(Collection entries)

---------------

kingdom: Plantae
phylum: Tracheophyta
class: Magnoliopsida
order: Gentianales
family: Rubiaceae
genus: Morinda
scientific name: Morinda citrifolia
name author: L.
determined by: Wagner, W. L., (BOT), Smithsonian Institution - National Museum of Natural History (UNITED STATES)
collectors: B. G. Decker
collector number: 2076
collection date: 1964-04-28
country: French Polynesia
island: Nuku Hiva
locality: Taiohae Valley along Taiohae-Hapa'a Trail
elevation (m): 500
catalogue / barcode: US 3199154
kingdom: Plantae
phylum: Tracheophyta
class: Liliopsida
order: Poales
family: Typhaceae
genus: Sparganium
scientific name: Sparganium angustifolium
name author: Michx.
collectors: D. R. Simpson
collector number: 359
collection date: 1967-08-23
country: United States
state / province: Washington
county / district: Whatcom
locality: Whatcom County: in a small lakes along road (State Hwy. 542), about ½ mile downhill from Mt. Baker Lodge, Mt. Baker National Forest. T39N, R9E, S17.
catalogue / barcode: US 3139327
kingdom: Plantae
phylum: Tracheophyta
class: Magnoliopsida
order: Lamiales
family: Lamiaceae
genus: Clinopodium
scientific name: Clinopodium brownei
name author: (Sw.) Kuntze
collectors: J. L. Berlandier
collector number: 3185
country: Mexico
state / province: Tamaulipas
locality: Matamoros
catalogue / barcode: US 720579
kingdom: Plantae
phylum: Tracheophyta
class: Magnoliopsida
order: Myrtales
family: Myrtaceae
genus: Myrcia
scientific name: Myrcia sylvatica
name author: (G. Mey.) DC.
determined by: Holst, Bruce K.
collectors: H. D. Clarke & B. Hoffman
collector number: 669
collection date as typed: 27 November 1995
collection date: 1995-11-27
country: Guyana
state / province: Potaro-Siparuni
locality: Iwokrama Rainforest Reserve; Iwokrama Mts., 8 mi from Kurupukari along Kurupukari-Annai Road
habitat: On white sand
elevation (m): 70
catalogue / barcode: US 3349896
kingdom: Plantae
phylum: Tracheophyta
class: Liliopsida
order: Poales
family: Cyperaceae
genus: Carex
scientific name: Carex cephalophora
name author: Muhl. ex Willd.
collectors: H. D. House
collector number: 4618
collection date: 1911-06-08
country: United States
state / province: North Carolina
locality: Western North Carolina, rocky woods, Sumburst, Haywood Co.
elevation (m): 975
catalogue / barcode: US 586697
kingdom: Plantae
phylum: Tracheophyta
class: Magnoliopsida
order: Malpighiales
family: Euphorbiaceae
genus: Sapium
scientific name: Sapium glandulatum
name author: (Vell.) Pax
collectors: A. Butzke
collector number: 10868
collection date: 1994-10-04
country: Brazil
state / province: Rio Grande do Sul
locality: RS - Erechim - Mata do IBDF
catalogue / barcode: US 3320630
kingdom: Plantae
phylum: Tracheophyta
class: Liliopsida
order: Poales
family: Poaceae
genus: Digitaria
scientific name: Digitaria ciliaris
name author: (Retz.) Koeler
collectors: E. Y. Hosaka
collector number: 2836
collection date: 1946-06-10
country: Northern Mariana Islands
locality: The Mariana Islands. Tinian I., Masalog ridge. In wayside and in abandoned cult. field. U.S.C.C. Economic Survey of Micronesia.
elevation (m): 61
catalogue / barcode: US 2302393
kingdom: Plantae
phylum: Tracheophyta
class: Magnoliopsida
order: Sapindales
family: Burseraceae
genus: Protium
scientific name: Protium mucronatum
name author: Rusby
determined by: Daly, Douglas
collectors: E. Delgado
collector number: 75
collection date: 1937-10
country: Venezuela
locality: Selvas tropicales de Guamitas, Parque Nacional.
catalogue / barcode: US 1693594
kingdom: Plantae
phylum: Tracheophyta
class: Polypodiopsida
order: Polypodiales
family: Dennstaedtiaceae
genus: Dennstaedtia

---------------

EXERCISE TASK: Rewrite every one of these rows, substituting "catalog" for "catalogue" each time it occurs, with nothing else altered.

ANSWER FOR THE TASK:
kingdom: Plantae
phylum: Tracheophyta
class: Magnoliopsida
order: Gentianales
family: Rubiaceae
genus: Morinda
scientific name: Morinda citrifolia
name author: L.
determined by: Wagner, W. L., (BOT), Smithsonian Institution - National Museum of Natural History (UNITED STATES)
collectors: B. G. Decker
collector number: 2076
collection date: 1964-04-28
country: French Polynesia
island: Nuku Hiva
locality: Taiohae Valley along Taiohae-Hapa'a Trail
elevation (m): 500
catalog / barcode: US 3199154
kingdom: Plantae
phylum: Tracheophyta
class: Liliopsida
order: Poales
family: Typhaceae
genus: Sparganium
scientific name: Sparganium angustifolium
name author: Michx.
collectors: D. R. Simpson
collector number: 359
collection date: 1967-08-23
country: United States
state / province: Washington
county / district: Whatcom
locality: Whatcom County: in a small lakes along road (State Hwy. 542), about ½ mile downhill from Mt. Baker Lodge, Mt. Baker National Forest. T39N, R9E, S17.
catalog / barcode: US 3139327
kingdom: Plantae
phylum: Tracheophyta
class: Magnoliopsida
order: Lamiales
family: Lamiaceae
genus: Clinopodium
scientific name: Clinopodium brownei
name author: (Sw.) Kuntze
collectors: J. L. Berlandier
collector number: 3185
country: Mexico
state / province: Tamaulipas
locality: Matamoros
catalog / barcode: US 720579
kingdom: Plantae
phylum: Tracheophyta
class: Magnoliopsida
order: Myrtales
family: Myrtaceae
genus: Myrcia
scientific name: Myrcia sylvatica
name author: (G. Mey.) DC.
determined by: Holst, Bruce K.
collectors: H. D. Clarke & B. Hoffman
collector number: 669
collection date as typed: 27 November 1995
collection date: 1995-11-27
country: Guyana
state / province: Potaro-Siparuni
locality: Iwokrama Rainforest Reserve; Iwokrama Mts., 8 mi from Kurupukari along Kurupukari-Annai Road
habitat: On white sand
elevation (m): 70
catalog / barcode: US 3349896
kingdom: Plantae
phylum: Tracheophyta
class: Liliopsida
order: Poales
family: Cyperaceae
genus: Carex
scientific name: Carex cephalophora
name author: Muhl. ex Willd.
collectors: H. D. House
collector number: 4618
collection date: 1911-06-08
country: United States
state / province: North Carolina
locality: Western North Carolina, rocky woods, Sumburst, Haywood Co.
elevation (m): 975
catalog / barcode: US 586697
kingdom: Plantae
phylum: Tracheophyta
class: Magnoliopsida
order: Malpighiales
family: Euphorbiaceae
genus: Sapium
scientific name: Sapium glandulatum
name author: (Vell.) Pax
collectors: A. Butzke
collector number: 10868
collection date: 1994-10-04
country: Brazil
state / province: Rio Grande do Sul
locality: RS - Erechim - Mata do IBDF
catalog / barcode: US 3320630
kingdom: Plantae
phylum: Tracheophyta
class: Liliopsida
order: Poales
family: Poaceae
genus: Digitaria
scientific name: Digitaria ciliaris
name author: (Retz.) Koeler
collectors: E. Y. Hosaka
collector number: 2836
collection date: 1946-06-10
country: Northern Mariana Islands
locality: The Mariana Islands. Tinian I., Masalog ridge. In wayside and in abandoned cult. field. U.S.C.C. Economic Survey of Micronesia.
elevation (m): 61
catalog / barcode: US 2302393
kingdom: Plantae
phylum: Tracheophyta
class: Magnoliopsida
order: Sapindales
family: Burseraceae
genus: Protium
scientific name: Protium mucronatum
name author: Rusby
determined by: Daly, Douglas
collectors: E. Delgado
collector number: 75
collection date: 1937-10
country: Venezuela
locality: Selvas tropicales de Guamitas, Parque Nacional.
catalog / barcode: US 1693594
kingdom: Plantae
phylum: Tracheophyta
class: Polypodiopsida
order: Polypodiales
family: Dennstaedtiaceae
genus: Dennstaedtia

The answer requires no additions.